Two-dimensional simulations of solar-like models with artificially enhanced luminosity. II. Impact on internal gravity waves

TL;DR

This study investigates how artificial enhancements of luminosity in 2D stellar simulations affect internal gravity waves, revealing significant impacts on wave properties and emphasizing caution in interpreting such simulation results.

Contribution

It provides a detailed analysis of the effects of artificially increased luminosity and thermal diffusivity on stellar interior dynamics and internal gravity waves in 2D models.

Findings

Higher luminosity decreases convective turnover timescale.

Increased luminosity raises the characteristic frequency of internal wave excitation.

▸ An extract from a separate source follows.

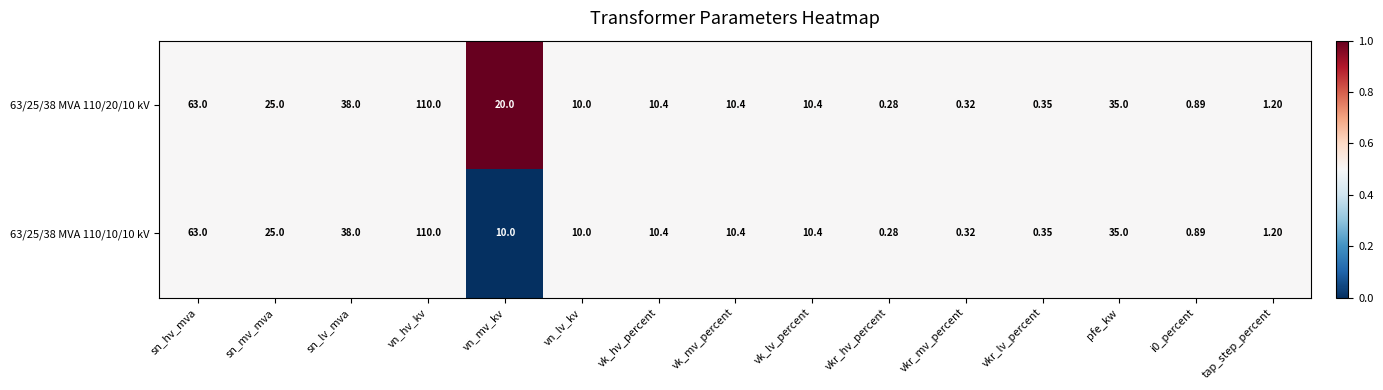

Count the number of data series in this chart.

2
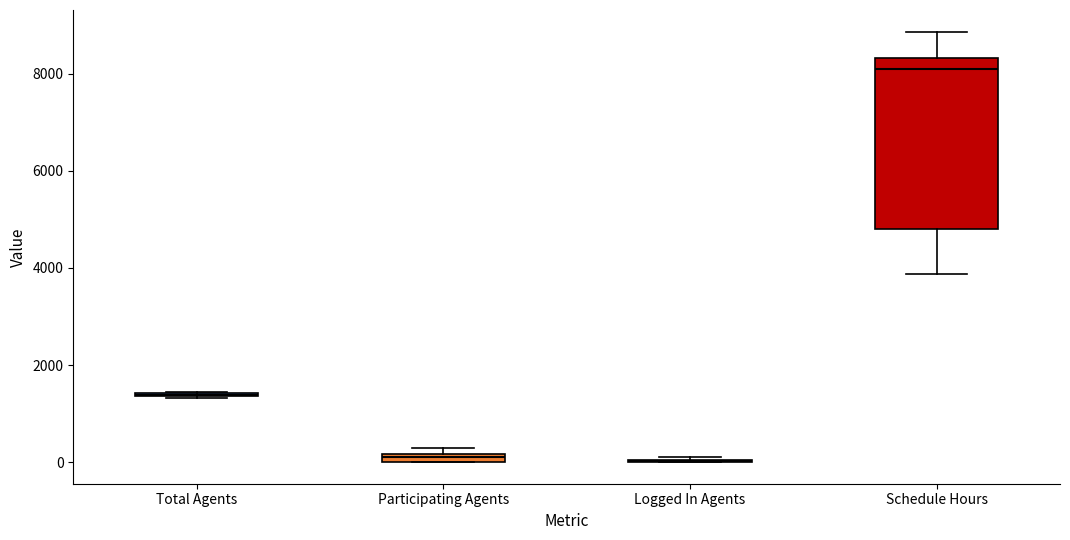

Which box is the tallest, from its lower edge to its upper edge?

Schedule Hours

Enhanced luminosity results in higher energy in high-frequency waves.

Abstract

Artificially increasing the luminosity and the thermal diffusivity of a model is a common tactic adopted in hydrodynamical simulations of stellar convection. In this work, we analyse the impact of these artificial modifications on the physical properties of stellar interiors and specifically on internal gravity waves. We perform two-dimensional simulations of solar-like stars with the MUSIC code. We compare three models with different luminosity enhancement factors to a reference model. The results confirm that properties of the waves are impacted by the artificial enhancement of the luminosity and thermal diffusivity. We find that an increase in the stellar luminosity yields a decrease in the bulk convective turnover timescale and an increase in the characteristic frequency of excitation of the internal waves. We also show that a higher energy input in a model, corresponding to a larger luminosity, results in higher energy in high frequency waves. Across our tests with the luminosity and thermal diffusivity enhanced together by up to a factor of 104, our results are consistent with theoretical predictions of radiative damping. Increasing the luminosity also has an impact on the amplitude of oscillatory motions across the convective boundary. One must use caution when interpreting studies of internal gravity waves based on hydrodynamical simulations with artificially enhanced luminosity.